Artist Representation of ANGELS Observing the AFSPC-4 Delta-4 Upper Stage Several Hundred Kilometers above GEO.  Credit: Air Force/AFRL

Artist Representation of ANGELS Observing the AFSPC-4 Delta-4 Upper Stage Several Hundred Kilometers above GEO.
Credit: Air Force/AFRL

The Air Force launched two operational satellites and one experimental satellite into near-geosynchronous Earth orbit on July 28 atop a Delta 4 booster lifting off from Cape Canaveral, Florida.

The AFSPC-4 mission, according to Secretary of the Air Force Deborah Lee James: “These operational and experimental systems will enhance the nation’s ability to monitor and assess events regarding our military and commercial systems. In essence, they will create a space neighborhood watch capability.”

The two operational satellites are part of the recently declassified Air Force Geosynchronous Space Situational Awareness Program, or GSSAP.

Automated Navigation and Guidance Experiment for Local Space (ANGELS)  Credit: Air Force Research Laboratory (AFRL)

Automated Navigation and Guidance Experiment for Local Space (ANGELS)
Credit: Air Force Research Laboratory (AFRL)

 ANGELS: clearer picture

The experimental satellite program is known as Automated Navigation and Guidance Experiment for Local Space, or ANGELS, is led by the Air Force Research Laboratory’s (AFRL) Space Vehicles Directorate headquartered at Kirtland Air Force Base, New Mexico.

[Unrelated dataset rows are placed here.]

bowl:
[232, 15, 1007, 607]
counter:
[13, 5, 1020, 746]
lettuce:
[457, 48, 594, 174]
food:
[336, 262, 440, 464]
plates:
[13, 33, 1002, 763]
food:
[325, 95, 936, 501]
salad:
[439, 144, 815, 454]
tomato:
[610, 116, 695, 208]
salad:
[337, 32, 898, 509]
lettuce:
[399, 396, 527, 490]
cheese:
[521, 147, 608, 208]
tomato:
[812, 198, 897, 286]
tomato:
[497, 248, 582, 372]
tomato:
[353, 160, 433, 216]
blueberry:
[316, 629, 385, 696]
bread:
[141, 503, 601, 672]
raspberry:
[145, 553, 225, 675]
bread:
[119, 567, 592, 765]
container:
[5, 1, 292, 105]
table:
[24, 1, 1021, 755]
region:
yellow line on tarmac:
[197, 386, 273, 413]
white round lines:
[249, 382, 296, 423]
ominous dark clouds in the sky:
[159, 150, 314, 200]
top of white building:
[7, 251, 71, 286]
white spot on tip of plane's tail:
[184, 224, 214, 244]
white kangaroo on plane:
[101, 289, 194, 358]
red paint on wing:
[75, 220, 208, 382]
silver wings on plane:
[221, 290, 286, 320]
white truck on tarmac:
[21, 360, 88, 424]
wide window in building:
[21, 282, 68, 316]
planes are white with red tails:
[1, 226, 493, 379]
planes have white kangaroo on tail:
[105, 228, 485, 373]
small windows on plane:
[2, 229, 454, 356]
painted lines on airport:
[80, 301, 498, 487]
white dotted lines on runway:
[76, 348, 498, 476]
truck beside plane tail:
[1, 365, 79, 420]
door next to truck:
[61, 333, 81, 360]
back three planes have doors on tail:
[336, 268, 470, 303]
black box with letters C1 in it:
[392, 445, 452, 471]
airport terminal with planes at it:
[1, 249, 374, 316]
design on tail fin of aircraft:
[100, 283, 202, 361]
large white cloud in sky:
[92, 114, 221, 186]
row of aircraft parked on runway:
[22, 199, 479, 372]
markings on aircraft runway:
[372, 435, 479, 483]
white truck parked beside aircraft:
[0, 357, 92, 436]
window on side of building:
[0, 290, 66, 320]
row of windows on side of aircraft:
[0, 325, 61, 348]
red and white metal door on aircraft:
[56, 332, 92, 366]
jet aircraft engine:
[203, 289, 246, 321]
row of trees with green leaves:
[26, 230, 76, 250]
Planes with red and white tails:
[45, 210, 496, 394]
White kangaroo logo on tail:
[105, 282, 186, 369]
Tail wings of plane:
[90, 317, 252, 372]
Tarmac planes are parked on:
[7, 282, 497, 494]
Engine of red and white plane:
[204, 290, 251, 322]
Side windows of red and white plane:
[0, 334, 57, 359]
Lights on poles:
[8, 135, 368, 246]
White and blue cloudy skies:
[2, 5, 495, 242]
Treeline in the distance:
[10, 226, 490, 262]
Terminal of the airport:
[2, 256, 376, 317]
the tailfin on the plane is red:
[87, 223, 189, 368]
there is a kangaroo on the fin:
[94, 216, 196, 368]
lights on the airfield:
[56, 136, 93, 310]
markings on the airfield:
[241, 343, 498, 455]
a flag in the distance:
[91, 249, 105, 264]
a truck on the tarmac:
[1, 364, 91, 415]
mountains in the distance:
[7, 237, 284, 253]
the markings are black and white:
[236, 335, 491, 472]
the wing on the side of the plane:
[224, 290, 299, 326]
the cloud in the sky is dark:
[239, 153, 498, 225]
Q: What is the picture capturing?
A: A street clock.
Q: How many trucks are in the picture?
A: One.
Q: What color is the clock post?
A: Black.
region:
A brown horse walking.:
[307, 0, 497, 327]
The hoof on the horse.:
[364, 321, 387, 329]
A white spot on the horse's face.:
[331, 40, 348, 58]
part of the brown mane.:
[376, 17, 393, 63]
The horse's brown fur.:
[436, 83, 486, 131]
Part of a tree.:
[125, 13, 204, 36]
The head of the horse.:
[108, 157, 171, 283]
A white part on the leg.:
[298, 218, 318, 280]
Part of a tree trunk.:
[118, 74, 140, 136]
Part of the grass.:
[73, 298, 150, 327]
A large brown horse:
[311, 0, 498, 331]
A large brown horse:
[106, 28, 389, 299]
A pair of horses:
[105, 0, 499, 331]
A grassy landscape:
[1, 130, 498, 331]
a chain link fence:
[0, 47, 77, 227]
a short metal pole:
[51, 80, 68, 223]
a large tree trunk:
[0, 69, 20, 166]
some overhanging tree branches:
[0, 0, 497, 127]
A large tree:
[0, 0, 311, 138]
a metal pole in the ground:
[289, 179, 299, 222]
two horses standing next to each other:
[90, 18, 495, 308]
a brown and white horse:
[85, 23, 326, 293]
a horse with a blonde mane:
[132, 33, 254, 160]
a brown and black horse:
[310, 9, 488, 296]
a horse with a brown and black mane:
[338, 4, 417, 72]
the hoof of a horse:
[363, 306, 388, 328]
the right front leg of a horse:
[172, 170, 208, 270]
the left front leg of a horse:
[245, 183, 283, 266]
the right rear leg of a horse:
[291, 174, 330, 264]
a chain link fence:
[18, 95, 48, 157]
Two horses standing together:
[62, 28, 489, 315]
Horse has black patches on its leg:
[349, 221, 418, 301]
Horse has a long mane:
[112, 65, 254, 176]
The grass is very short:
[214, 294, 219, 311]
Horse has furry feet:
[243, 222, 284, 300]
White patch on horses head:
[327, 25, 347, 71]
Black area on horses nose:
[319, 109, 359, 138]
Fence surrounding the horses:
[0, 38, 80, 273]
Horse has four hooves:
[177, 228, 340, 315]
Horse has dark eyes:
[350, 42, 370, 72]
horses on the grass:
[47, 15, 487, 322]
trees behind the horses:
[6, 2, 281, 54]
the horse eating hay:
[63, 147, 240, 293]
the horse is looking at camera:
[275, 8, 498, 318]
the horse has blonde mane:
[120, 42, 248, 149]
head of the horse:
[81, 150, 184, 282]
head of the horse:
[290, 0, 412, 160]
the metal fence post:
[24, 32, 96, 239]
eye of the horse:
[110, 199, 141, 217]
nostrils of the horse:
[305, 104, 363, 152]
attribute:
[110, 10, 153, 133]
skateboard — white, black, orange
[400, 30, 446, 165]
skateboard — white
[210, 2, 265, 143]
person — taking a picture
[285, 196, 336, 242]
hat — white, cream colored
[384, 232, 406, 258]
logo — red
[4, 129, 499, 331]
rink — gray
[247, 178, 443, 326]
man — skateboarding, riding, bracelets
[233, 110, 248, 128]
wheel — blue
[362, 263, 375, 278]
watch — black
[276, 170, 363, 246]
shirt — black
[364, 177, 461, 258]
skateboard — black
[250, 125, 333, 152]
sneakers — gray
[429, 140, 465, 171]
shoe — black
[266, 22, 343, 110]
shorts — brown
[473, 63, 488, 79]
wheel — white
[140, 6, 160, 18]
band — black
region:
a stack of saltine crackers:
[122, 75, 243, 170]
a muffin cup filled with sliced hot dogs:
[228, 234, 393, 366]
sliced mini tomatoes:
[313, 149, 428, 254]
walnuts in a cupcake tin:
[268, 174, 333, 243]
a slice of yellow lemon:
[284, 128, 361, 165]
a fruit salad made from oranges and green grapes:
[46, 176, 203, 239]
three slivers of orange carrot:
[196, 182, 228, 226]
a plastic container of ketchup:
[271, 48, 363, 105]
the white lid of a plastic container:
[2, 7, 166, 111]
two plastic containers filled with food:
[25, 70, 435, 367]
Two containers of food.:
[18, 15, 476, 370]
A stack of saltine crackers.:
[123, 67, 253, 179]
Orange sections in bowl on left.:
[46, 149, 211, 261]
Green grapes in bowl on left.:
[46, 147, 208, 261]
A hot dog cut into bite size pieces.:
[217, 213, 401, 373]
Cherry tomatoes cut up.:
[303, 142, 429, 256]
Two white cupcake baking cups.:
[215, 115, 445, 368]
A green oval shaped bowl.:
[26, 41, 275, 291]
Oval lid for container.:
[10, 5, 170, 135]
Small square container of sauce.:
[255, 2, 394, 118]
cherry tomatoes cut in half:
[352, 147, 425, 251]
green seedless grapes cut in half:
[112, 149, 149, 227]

The ANGELS program examines techniques for providing a clearer picture of the environment around our vital space assets.

Modest but safe distance

The vehicle will begin experiments approximately 30 miles (50 kilometers) away from the upper stage and cautiously progress over several months to tests within several kilometers.

The Air Force will use the results to evolve the ability of future systems to responsively perform SSA from a “modest but safe distance,” according to the AFRL.

Preparing the experimental ANGELS for launch. Credit: Air Force Research Laboratory (AFRL)

Preparing the experimental ANGELS for launch.
Credit: Air Force Research Laboratory (AFRL)

The current ANGELS program began in 2007.

The ANGELS spacecraft was lofted as a secondary payload on the AFSPC-4 mission, and it has 1 year of experiments planned.